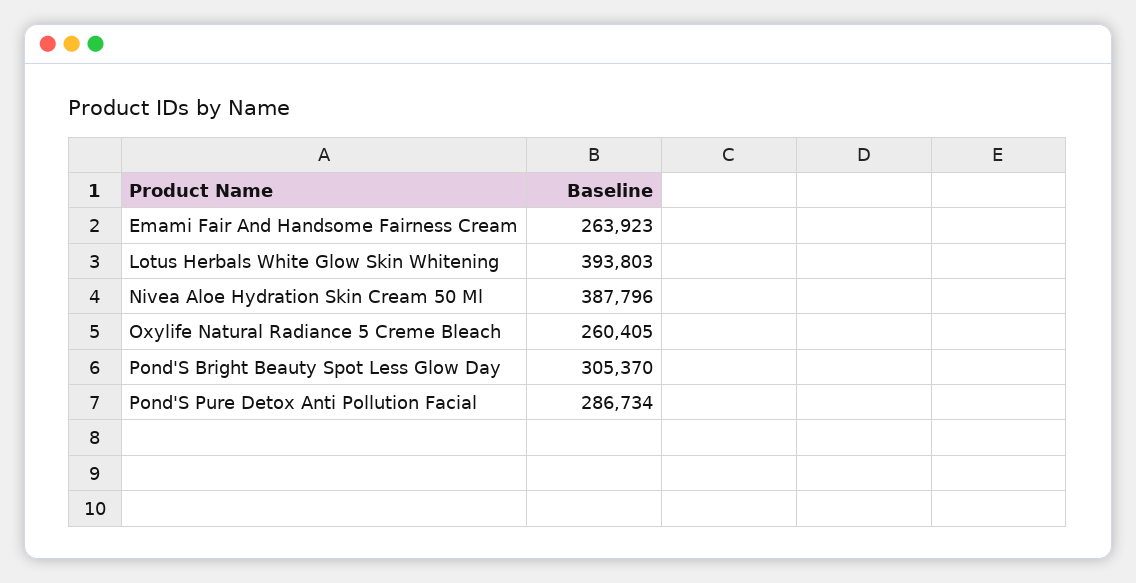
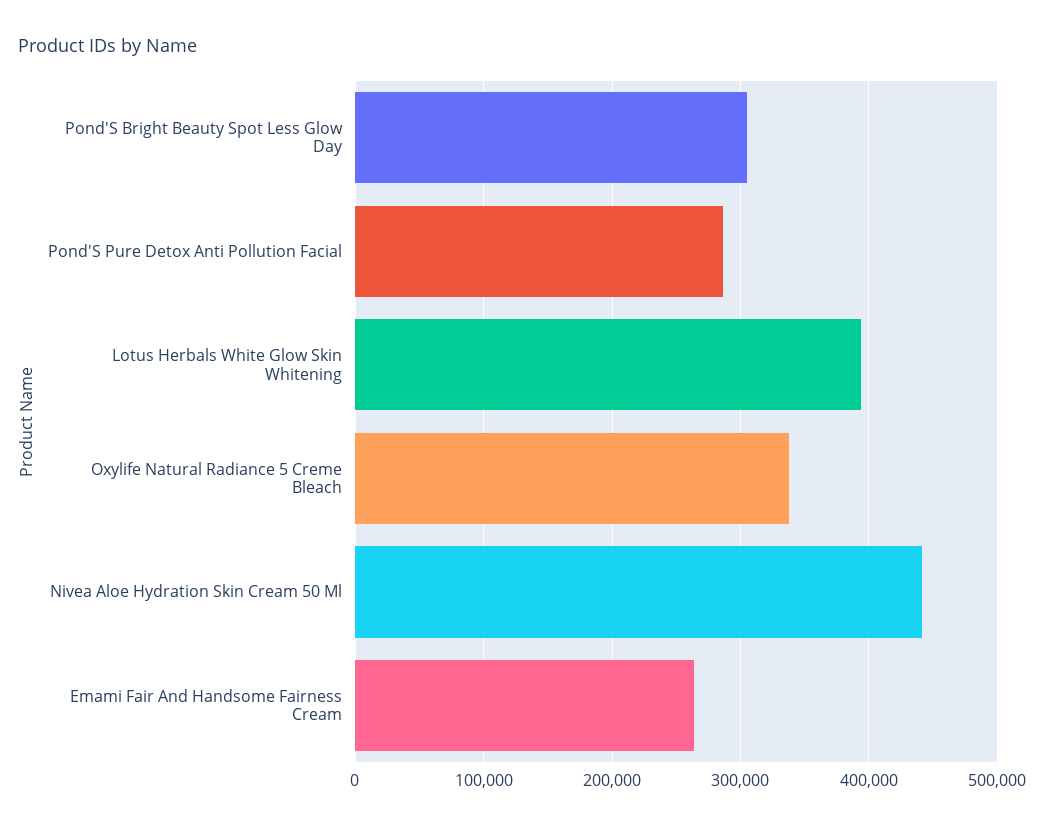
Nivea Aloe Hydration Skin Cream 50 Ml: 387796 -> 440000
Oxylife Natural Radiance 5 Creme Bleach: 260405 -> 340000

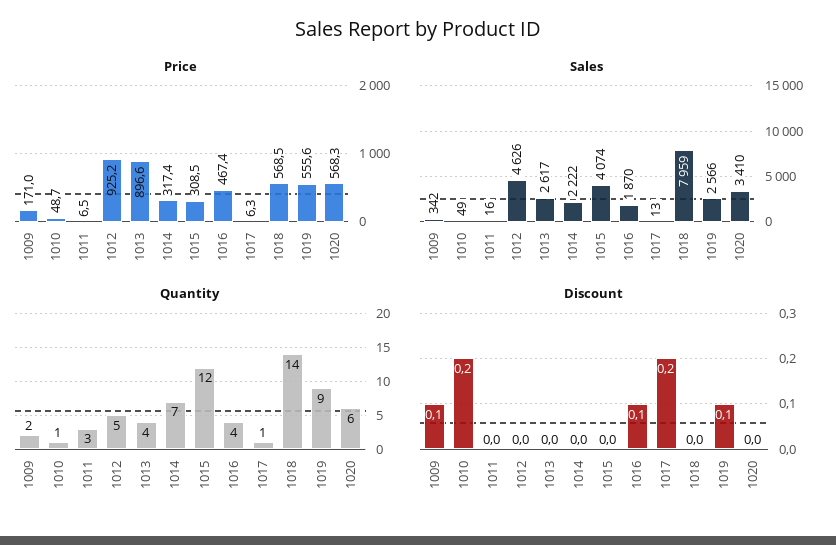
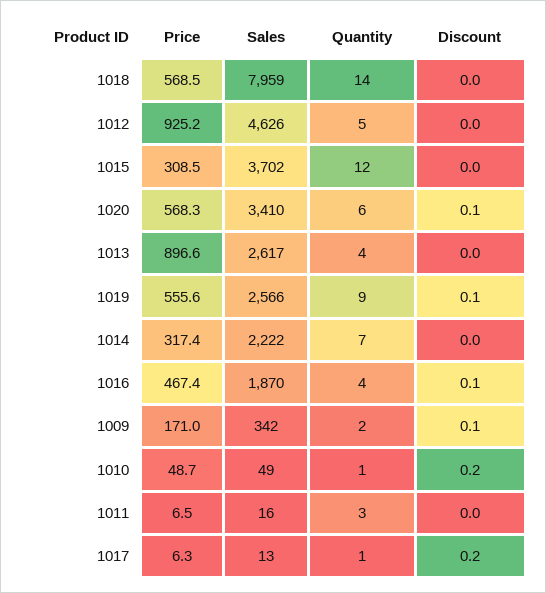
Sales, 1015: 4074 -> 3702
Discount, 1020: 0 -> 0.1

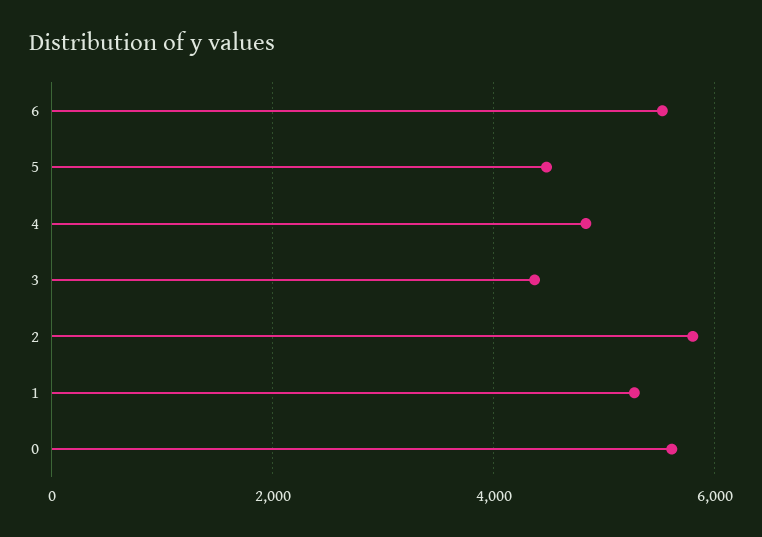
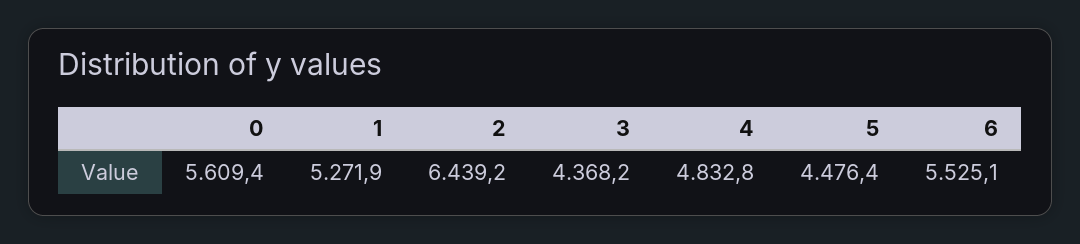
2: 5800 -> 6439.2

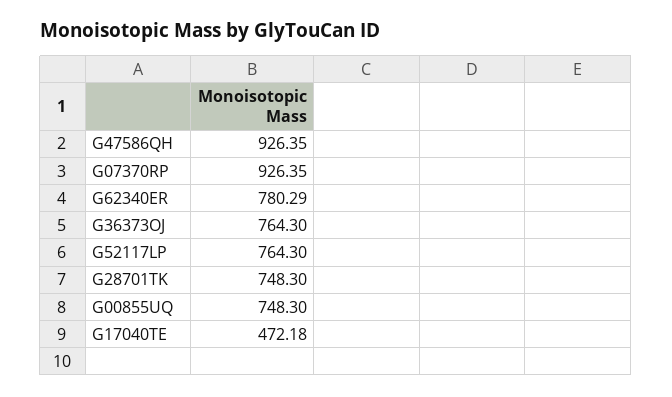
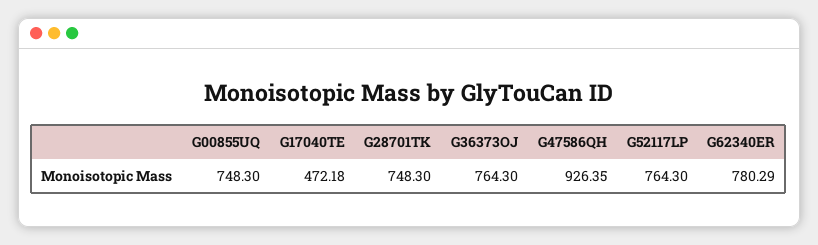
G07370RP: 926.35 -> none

...

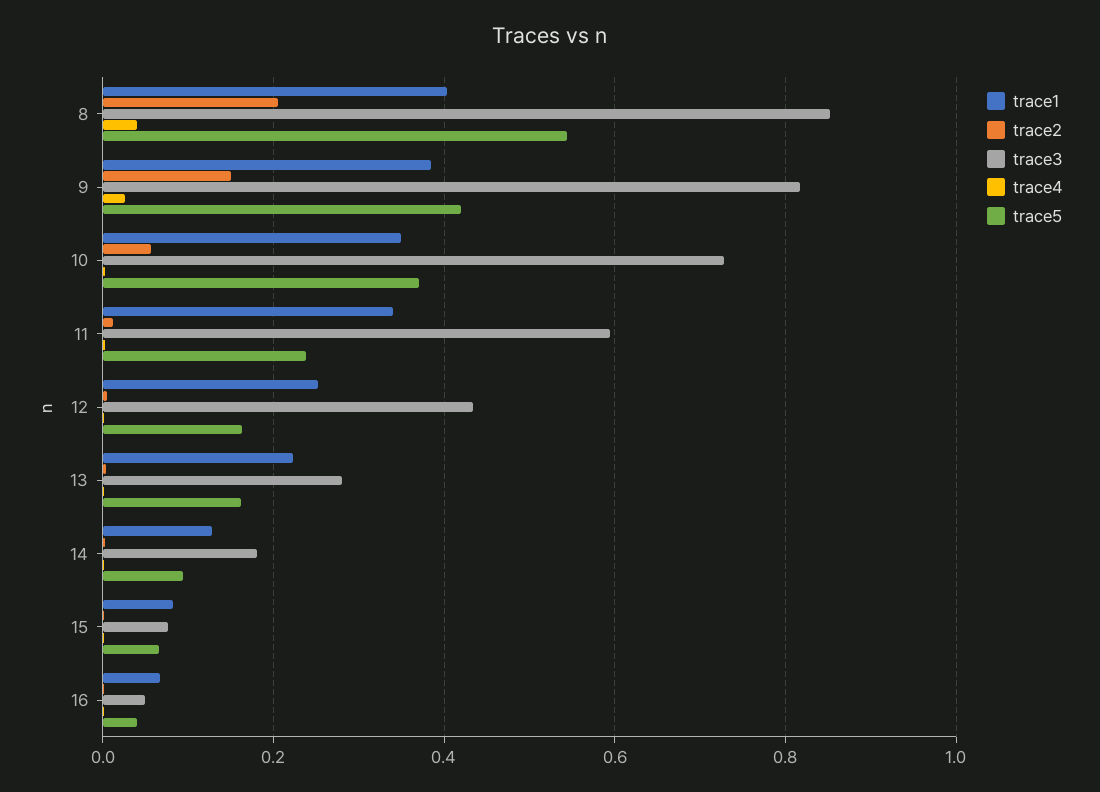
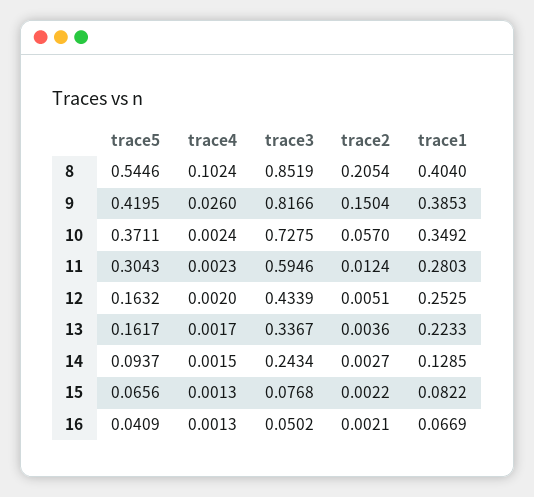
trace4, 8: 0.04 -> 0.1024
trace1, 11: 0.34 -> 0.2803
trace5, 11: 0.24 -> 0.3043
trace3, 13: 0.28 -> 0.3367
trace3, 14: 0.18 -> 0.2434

--

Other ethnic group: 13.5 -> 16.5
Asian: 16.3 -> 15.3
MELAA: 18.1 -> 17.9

**Your objective**
Copy only this part of the entries above: the line with "Other ethnic group: 13.5 -> 16.5", the line with "MELAA: 18.1 -> 17.9", and the lines between, all exactly as written.

**Answer space**
Other ethnic group: 13.5 -> 16.5
Asian: 16.3 -> 15.3
MELAA: 18.1 -> 17.9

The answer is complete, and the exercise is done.